→ Action item: With the images removed, transcribe the listing that follows exactly.

→ Data provided:
☆ ☆ ☆ ☆
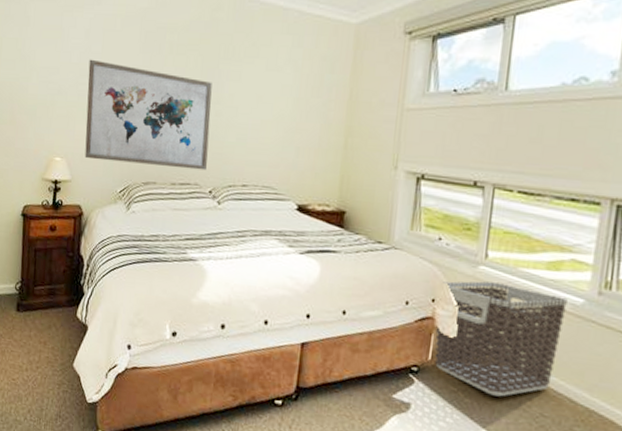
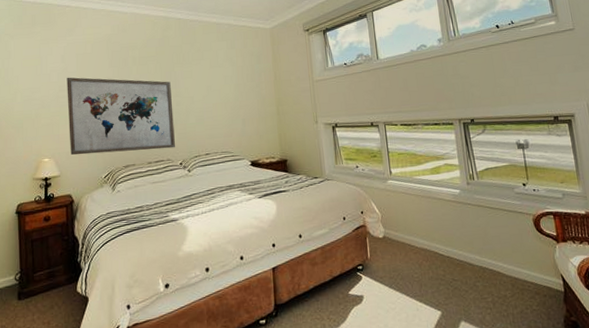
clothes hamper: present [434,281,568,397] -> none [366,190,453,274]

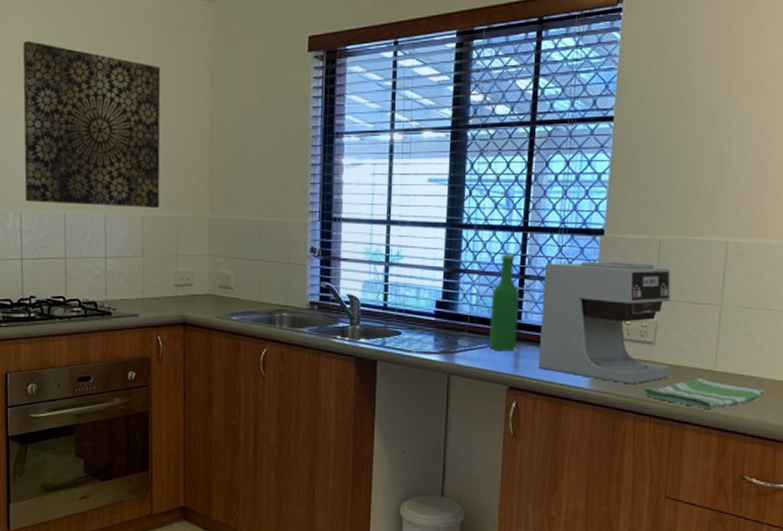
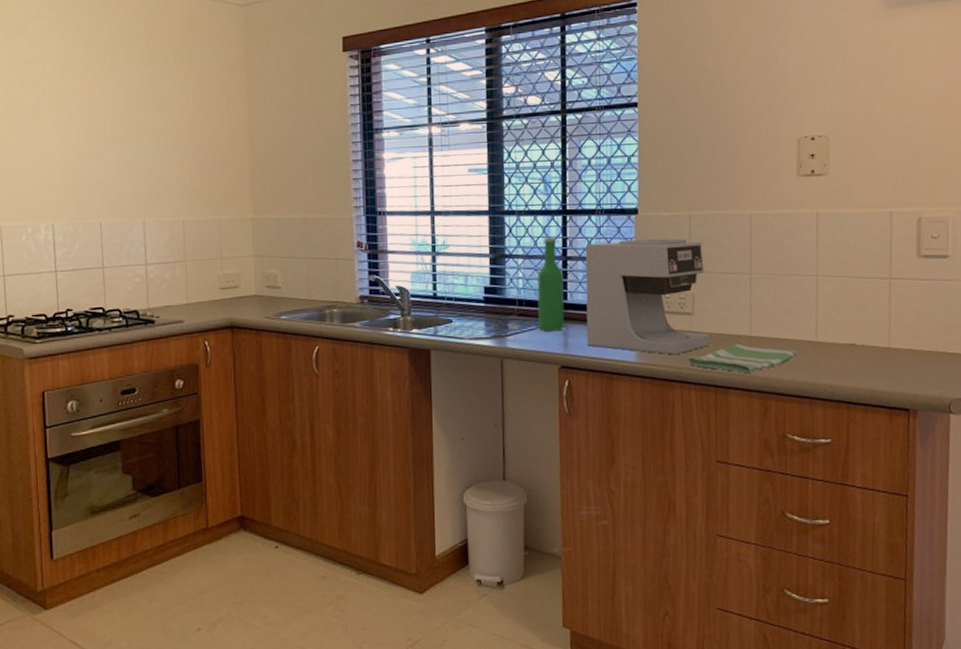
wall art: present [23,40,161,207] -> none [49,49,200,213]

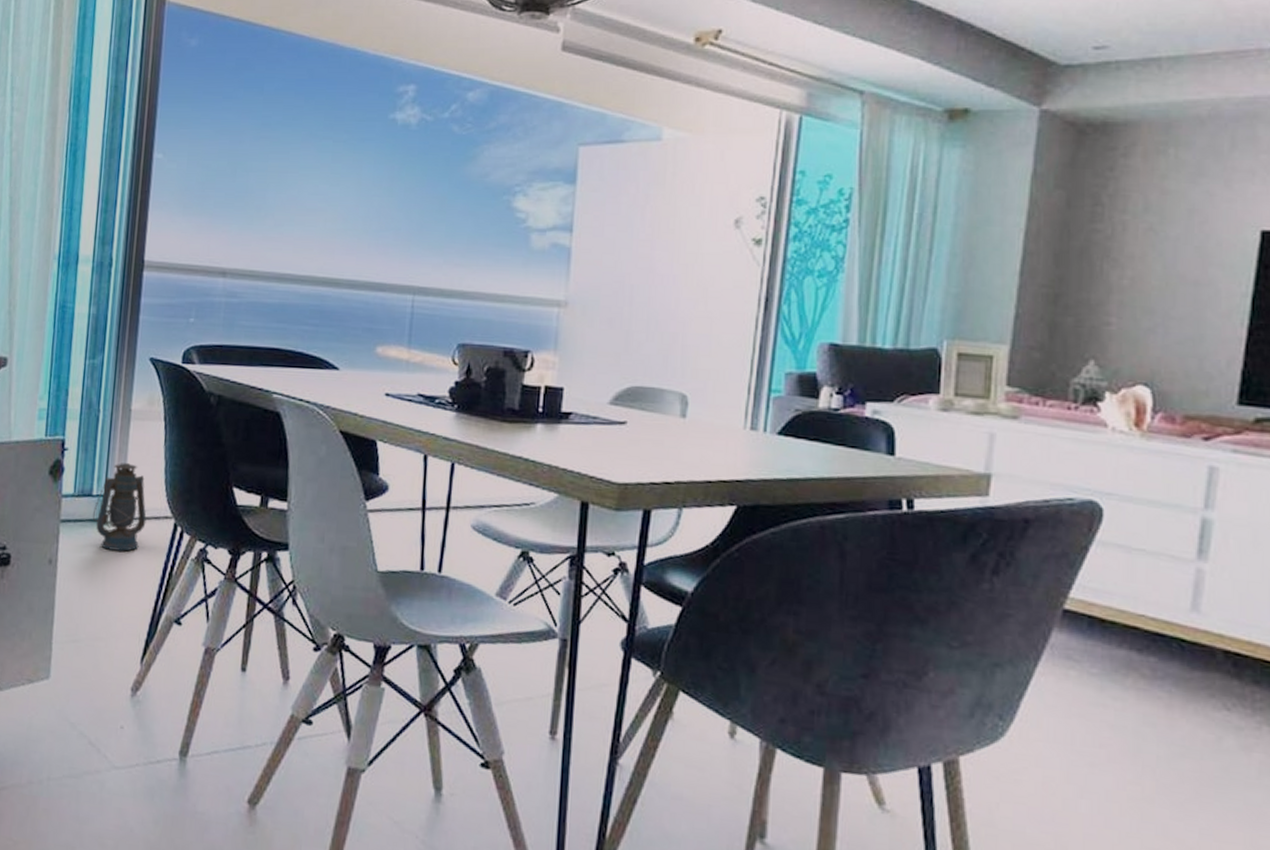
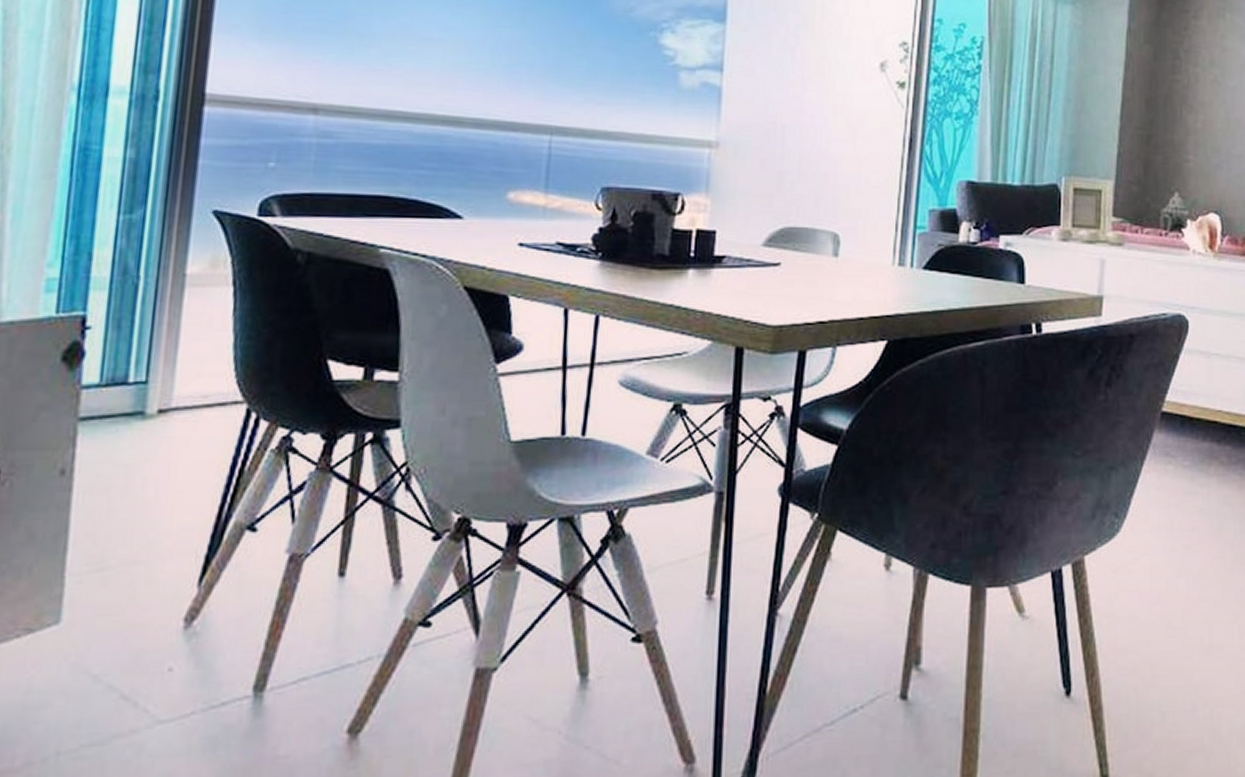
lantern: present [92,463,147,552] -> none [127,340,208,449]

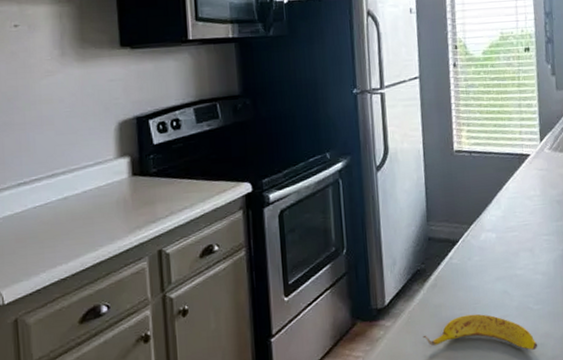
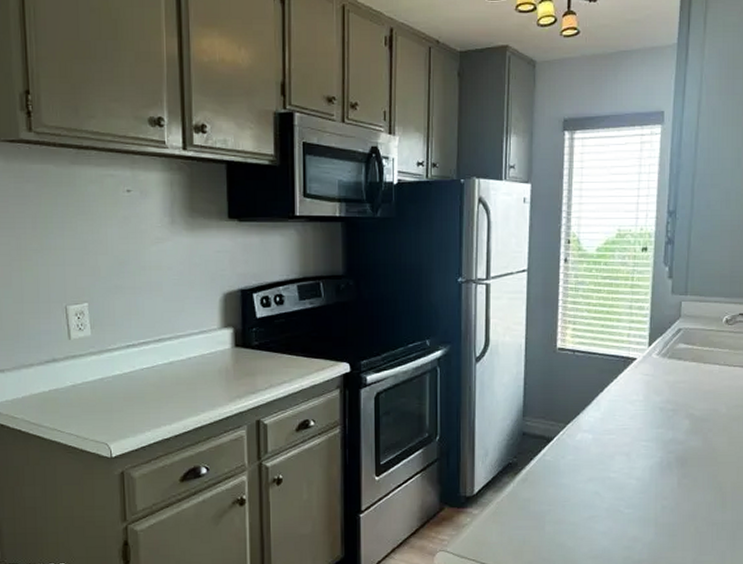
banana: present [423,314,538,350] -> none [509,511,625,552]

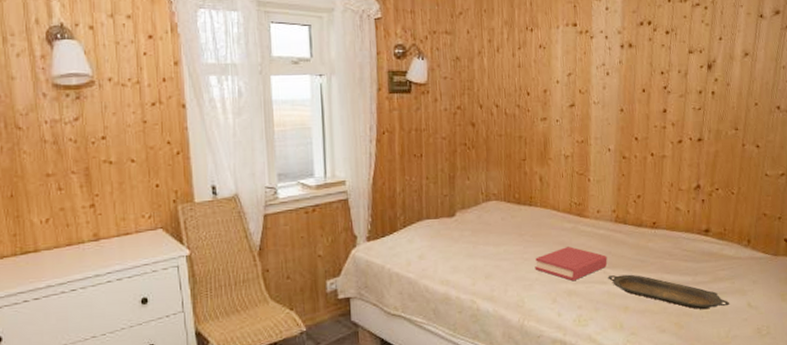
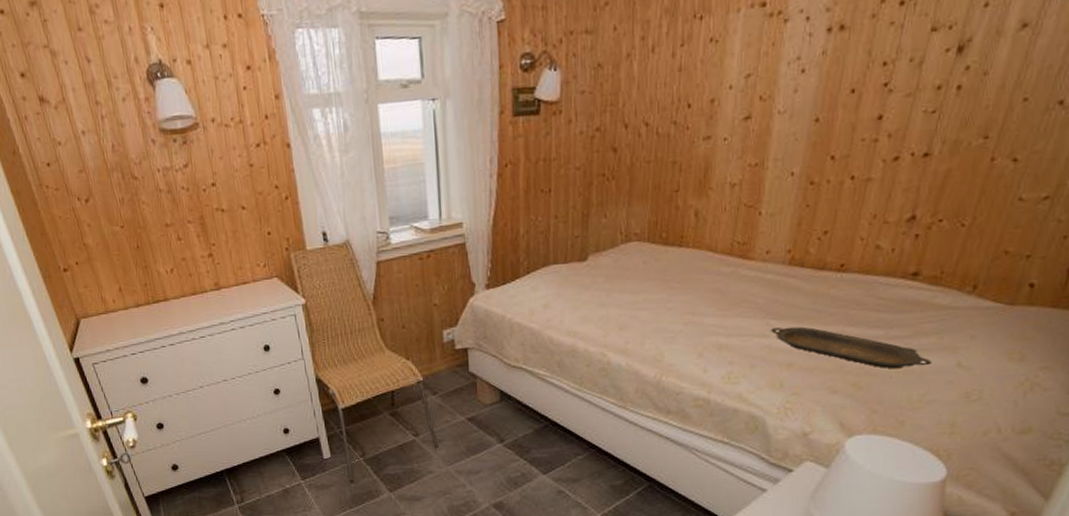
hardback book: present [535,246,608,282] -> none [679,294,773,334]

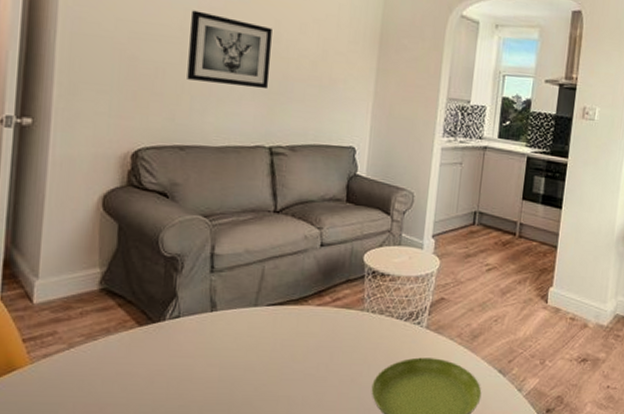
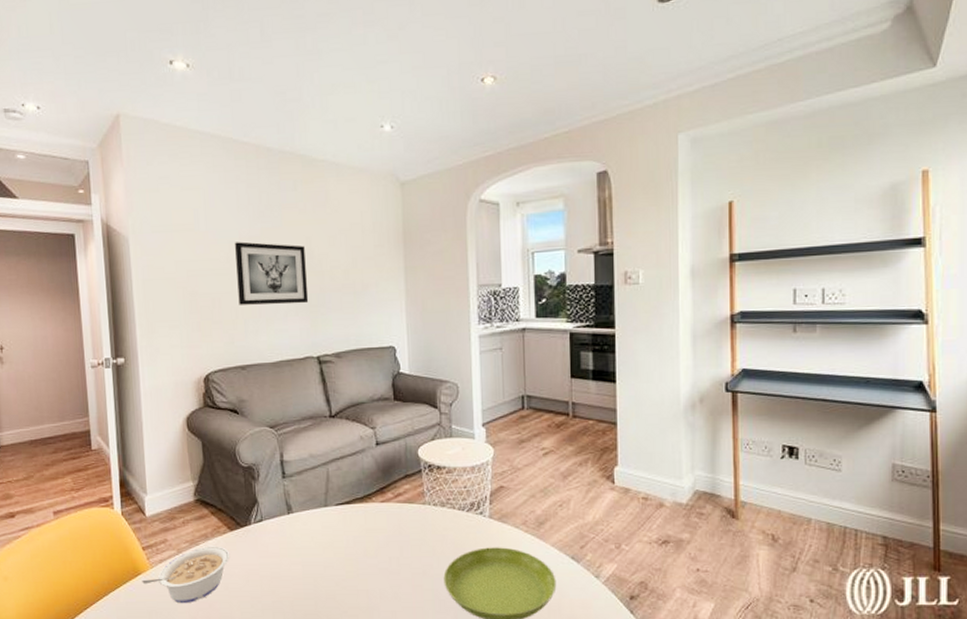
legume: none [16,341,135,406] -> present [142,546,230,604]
☆ ☆ ☆ ☆
→ Expected answer:
clothes hamper: present [434,281,568,397] -> none [366,190,453,274]

wall art: present [23,40,161,207] -> none [49,49,200,213]

lantern: present [92,463,147,552] -> none [127,340,208,449]

banana: present [423,314,538,350] -> none [509,511,625,552]

hardback book: present [535,246,608,282] -> none [679,294,773,334]

legume: none [16,341,135,406] -> present [142,546,230,604]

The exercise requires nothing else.